----- Records shown -----

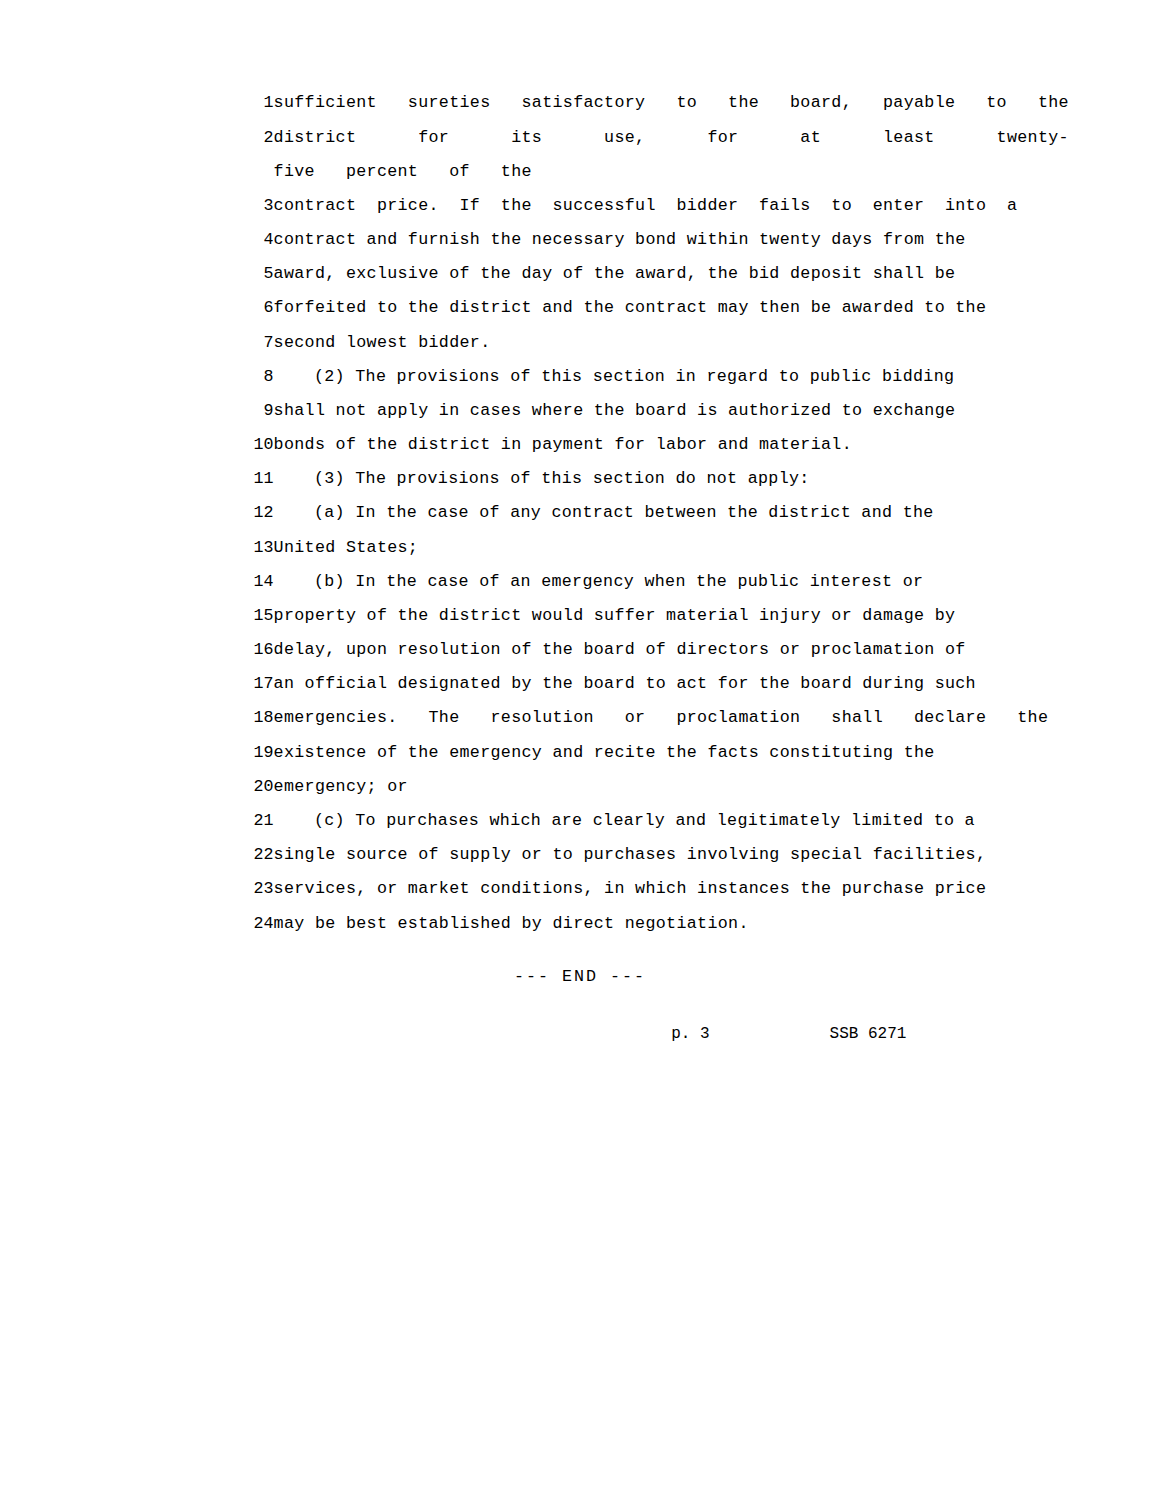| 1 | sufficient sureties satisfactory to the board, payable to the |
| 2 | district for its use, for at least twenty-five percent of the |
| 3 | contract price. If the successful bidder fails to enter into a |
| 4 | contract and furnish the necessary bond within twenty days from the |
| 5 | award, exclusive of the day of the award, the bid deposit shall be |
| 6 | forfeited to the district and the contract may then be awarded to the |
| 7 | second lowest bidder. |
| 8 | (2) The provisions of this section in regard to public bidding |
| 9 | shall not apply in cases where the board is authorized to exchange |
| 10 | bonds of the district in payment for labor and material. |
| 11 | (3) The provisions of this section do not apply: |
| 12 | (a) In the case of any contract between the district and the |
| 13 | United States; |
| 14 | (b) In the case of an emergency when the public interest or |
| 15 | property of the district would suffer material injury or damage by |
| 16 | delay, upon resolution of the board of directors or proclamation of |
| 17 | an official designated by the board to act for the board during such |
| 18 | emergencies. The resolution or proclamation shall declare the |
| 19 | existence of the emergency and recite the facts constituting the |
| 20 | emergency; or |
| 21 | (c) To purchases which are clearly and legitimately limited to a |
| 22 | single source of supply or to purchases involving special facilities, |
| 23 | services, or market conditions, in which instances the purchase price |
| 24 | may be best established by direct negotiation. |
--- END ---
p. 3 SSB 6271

-----

- Exercise prompt: Output every entry word for word, but omit the pictures.

- Solution to the exercise:
| 1 | sufficient sureties satisfactory to the board, payable to the |
| 2 | district for its use, for at least twenty-five percent of the |
| 3 | contract price. If the successful bidder fails to enter into a |
| 4 | contract and furnish the necessary bond within twenty days from the |
| 5 | award, exclusive of the day of the award, the bid deposit shall be |
| 6 | forfeited to the district and the contract may then be awarded to the |
| 7 | second lowest bidder. |
| 8 | (2) The provisions of this section in regard to public bidding |
| 9 | shall not apply in cases where the board is authorized to exchange |
| 10 | bonds of the district in payment for labor and material. |
| 11 | (3) The provisions of this section do not apply: |
| 12 | (a) In the case of any contract between the district and the |
| 13 | United States; |
| 14 | (b) In the case of an emergency when the public interest or |
| 15 | property of the district would suffer material injury or damage by |
| 16 | delay, upon resolution of the board of directors or proclamation of |
| 17 | an official designated by the board to act for the board during such |
| 18 | emergencies. The resolution or proclamation shall declare the |
| 19 | existence of the emergency and recite the facts constituting the |
| 20 | emergency; or |
| 21 | (c) To purchases which are clearly and legitimately limited to a |
| 22 | single source of supply or to purchases involving special facilities, |
| 23 | services, or market conditions, in which instances the purchase price |
| 24 | may be best established by direct negotiation. |
--- END ---
p. 3 SSB 6271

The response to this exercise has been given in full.